2009-09-15

研究棟の壁から遺体 イェール大大学院の女子学生か 米国


米コネティカット州ニューヘイブンにある名門イェール大学で、結婚を間近に控えた大学院生、アニー・リーさん(24)が行方不明となる事件があり、警察当局は13日、キャンパス内の研究棟の壁に埋め込まれたリーさんとみられる遺体を発見した。大学内部の犯行との見方が強まっている。

米CNNテレビ(電子版)などによると、リーさんは8日、大学院の校舎近くで目撃されたのを最後に消息を絶っていた。本人の携帯電話やクレジットカード、鍵などは研究室に残されたままとなっていた。

警察当局は、リーさんが学内で何らかの事件に巻き込まれた可能性が高いとみて、防犯カメラの映像を分析したり、警察犬を使って捜索。13日になって、リーさんの研究室がある研究棟の地下室から壁に埋め込まれた遺体が、別の部屋の天井部分から血のついた衣服が、それぞれ見つかった。

研究棟に入るには特別なIDカードが必要なことや、地下室が分かりにくい構造であることから、内部の事情に詳しい人物の犯行との見方が強まっている。
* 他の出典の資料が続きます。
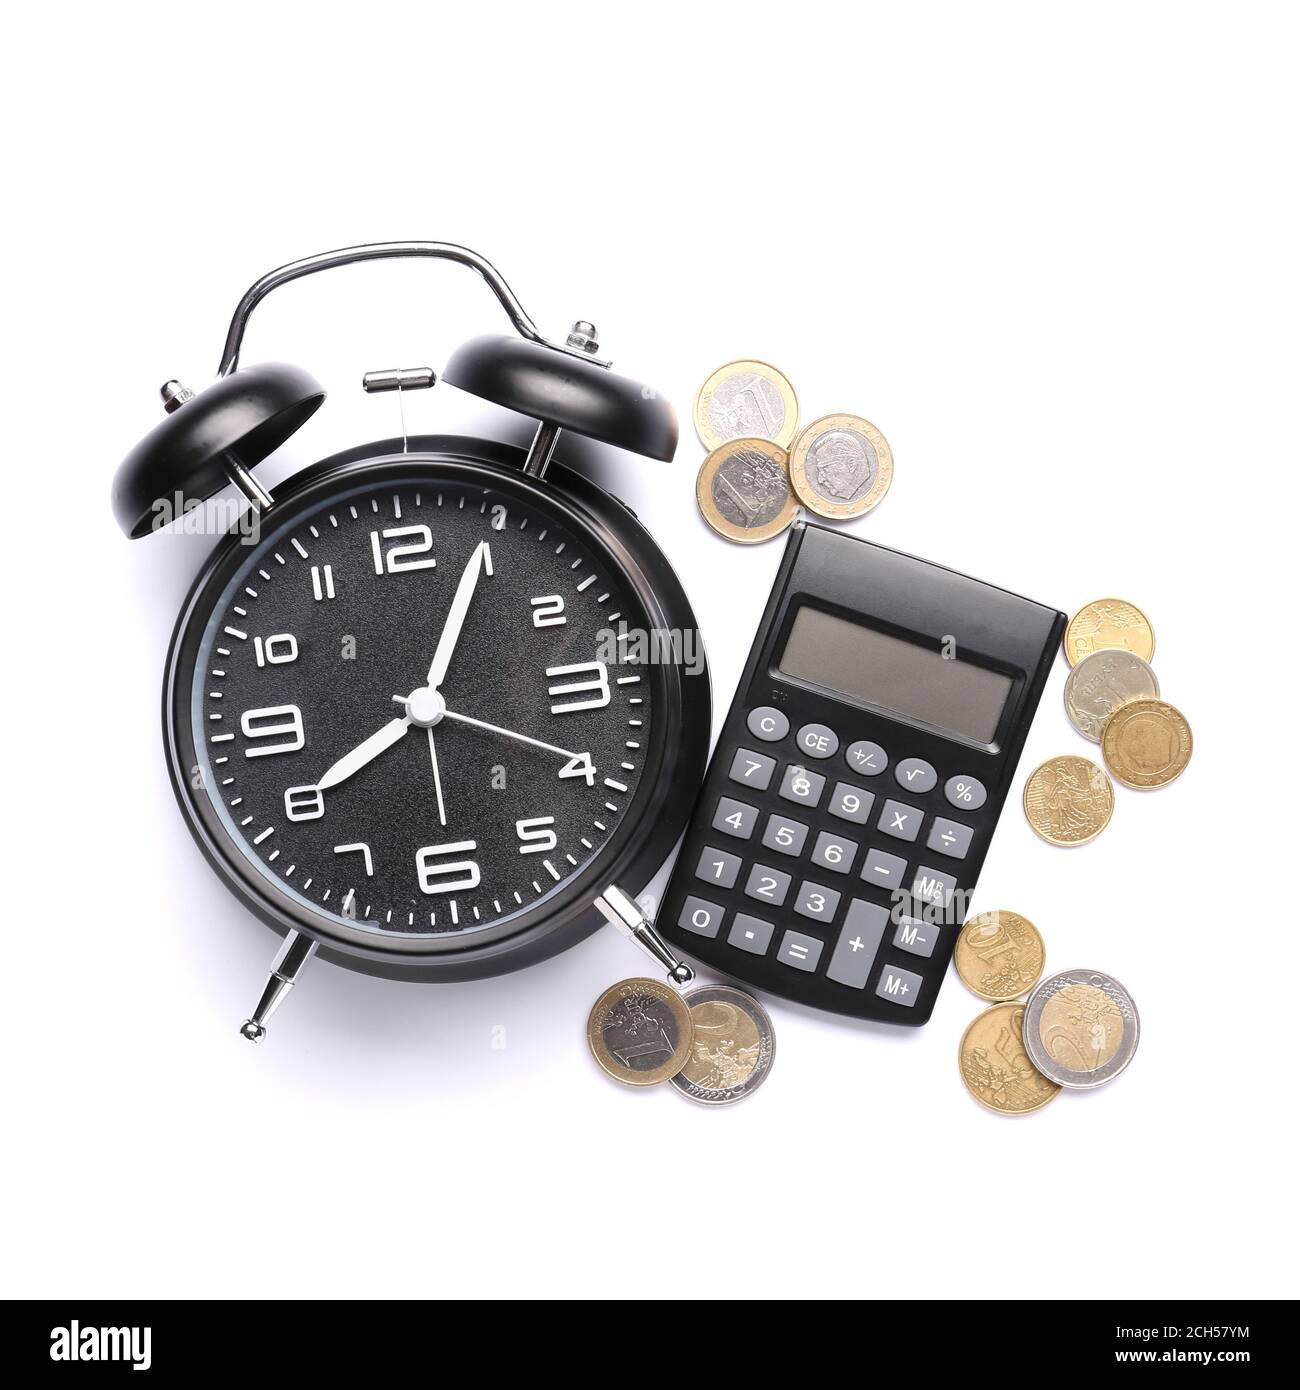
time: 8:04
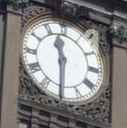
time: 11:30
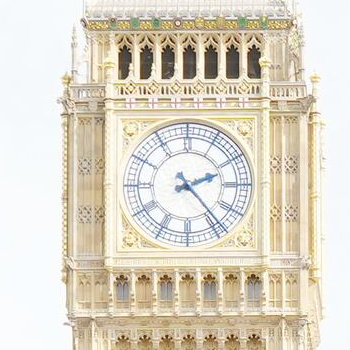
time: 2:23
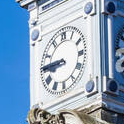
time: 8:45
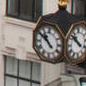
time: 10:51
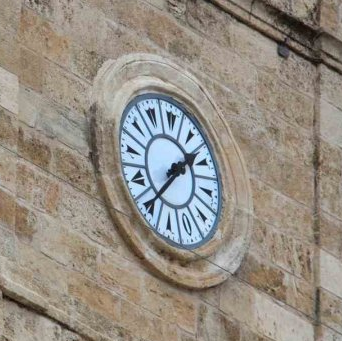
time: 1:36
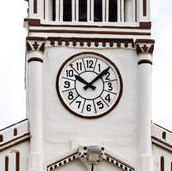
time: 10:08
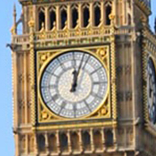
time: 12:03
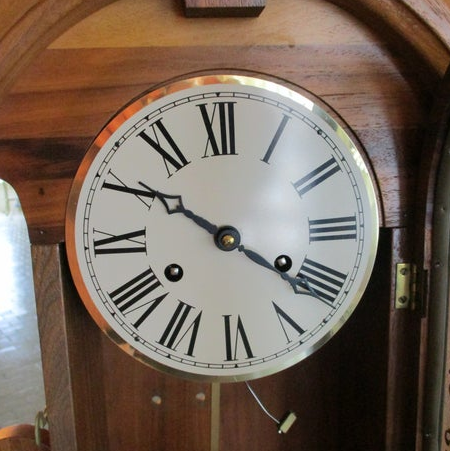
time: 10:20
リーさんは、大学時代に知り合ったコロンビア大大学院生の婚約者と13日に結婚式を挙げる予定だった。大学院では薬学を専攻し、友人らからは「活発な性格の努力家」と慕われており、挙式を非常に楽しみにしていたという。

米国は今月、新学年を迎えたばかり。米メディアは、米国を代表する名門大学での凄惨な事件を連日、大きく取り上げている。

AP通信によると、キャンパスでは犯人が捕まっていないことへの恐怖が広がり、「もう夜に1人で学内を歩くこともできない」と話す学生もいるという。